L’invitation au voyage de Jehro
L’été commencera un peu en avance cette année. Exactement, à la seconde où vous découvrirez l’album de Jehro. Un cocktail réussi de torpeur caribéenne et de mélancolie capverdienne. Insatiable rêveur, Jérôme Cotta insuffle un peu de paix dans ce monde de brutes.
Luxe, calme et les nu-pieds
L’été commencera un peu en avance cette année. Exactement, à la seconde où vous découvrirez l’album de Jehro. Un cocktail réussi de torpeur caribéenne et de mélancolie capverdienne. Insatiable rêveur, Jérôme Cotta insuffle un peu de paix dans ce monde de brutes.
Les références se bousculent : Keziah Jones, Patrice, Ben Harper, Bob Marley ou encore Cesaria Evora.. Pour le style pareil, on hésite entre morna, reggae, calypso, funk, soul. A la réflexion on prend tout pour n’en garder que l’essentiel : le soleil, la paix, la douceur, le farniente. Tout en acoustique, Jehro, de son vrai nom Jérôme Cotta, propose "un fantasme poétique." Grâce à la musique, un voyage imaginaire dans tous les pays qu’il n’a pu visiter. Une sorte d’évasion après un coup du sort.
En 2002, le chanteur venait d’enregistré son deuxième album pour EMI. Tout était prêt. Un mois avant sa sortie, sonne l’heure des restructurations dans les maisons de disques. Coût, dépense, retour sur investissement, la logique comptable prend le pied sur l’artistique. Brutalement on lui rend son contrat : "J’étais surpris par le côté absurde de la chose, investir autant d’argent, 150000 euros, pour un projet et ça part en fumée comme ça, je trouve que c’est du gâchis. Je suis rentré ensuite dans une période très contemplative. Je n’avais pas forcément envie de refaire de la musique d’une façon intensive."
D’autant que le jeune auteur compositeur avait déjà été échaudé par l’expérience de son premier album L’arbre et le fruit. Dans la ligné de son père, le chanteur Rive Gauche, il se lance dans la chanson française, certain d’apporter, avec sa voix très soul, une nouvelle saveur au genre: "Je n’avais aucune expérience du milieu, qui est quand même assez particulier (rires). Je me suis retrouvé avec un album plus formaté que ce que je voulais. Je ne me sentais pas habité par le travail que j’avais fait. J’avais du mal à l’assumer, c’était un style dans lequel je ne me sentais pas à ma place. Ça reste un souvenir assez douloureux."

» SEGMENT DE DONNÉES:
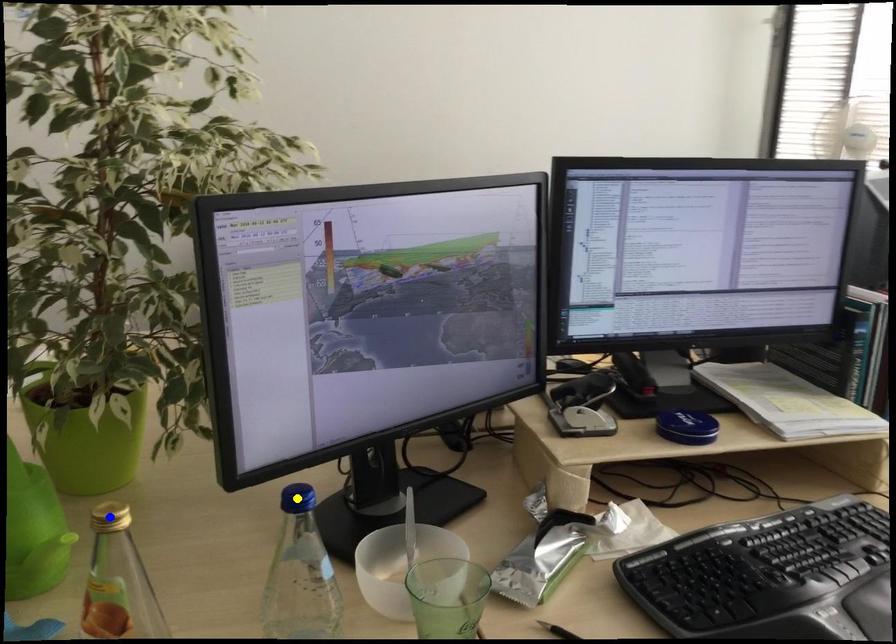
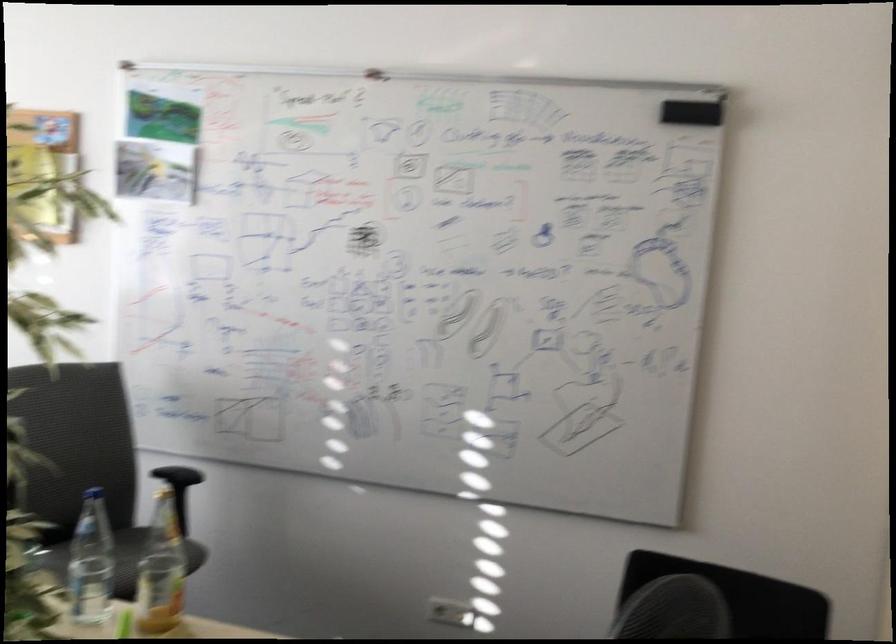
I am providing you with two images of the same scene from different viewpoints. Three points are marked in image1. Which point corresponds to a part or object that is occluded in image2?In image1, three points are marked. Which of them correspond to a part or object that is occluded in image2?Among the three points shown in image1, which one corresponds to a part or object that is no longer visible due to occlusion in image2?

» EXERCICES À TRAITER:
1. Répondez à ces questions d'après l'article sur Jehro :
(a) Quel est le vrai nom de Jehro ?
(b) Pour quelle maison de disques le chanteur avait-il enregistré son deuxième album en 2002 ?
(c) Quel est le titre de son premier album ?
2. Extrayez tel quel de l'article sur Jehro le passage qui commence par « Luxe, calme et » et se poursuit jusqu'à « coup du sort. » inclus.

» RÉPONSES PAR EXERCICE:
1.
(a) Jérôme Cotta.
(b) EMI.
(c) L'arbre et le fruit.

2.
Luxe, calme et les nu-pieds
L’été commencera un peu en avance cette année. Exactement, à la seconde où vous découvrirez l’album de Jehro. Un cocktail réussi de torpeur caribéenne et de mélancolie capverdienne. Insatiable rêveur, Jérôme Cotta insuffle un peu de paix dans ce monde de brutes.
Les références se bousculent : Keziah Jones, Patrice, Ben Harper, Bob Marley ou encore Cesaria Evora.. Pour le style pareil, on hésite entre morna, reggae, calypso, funk, soul. A la réflexion on prend tout pour n’en garder que l’essentiel : le soleil, la paix, la douceur, le farniente. Tout en acoustique, Jehro, de son vrai nom Jérôme Cotta, propose "un fantasme poétique." Grâce à la musique, un voyage imaginaire dans tous les pays qu’il n’a pu visiter. Une sorte d’évasion après un coup du sort.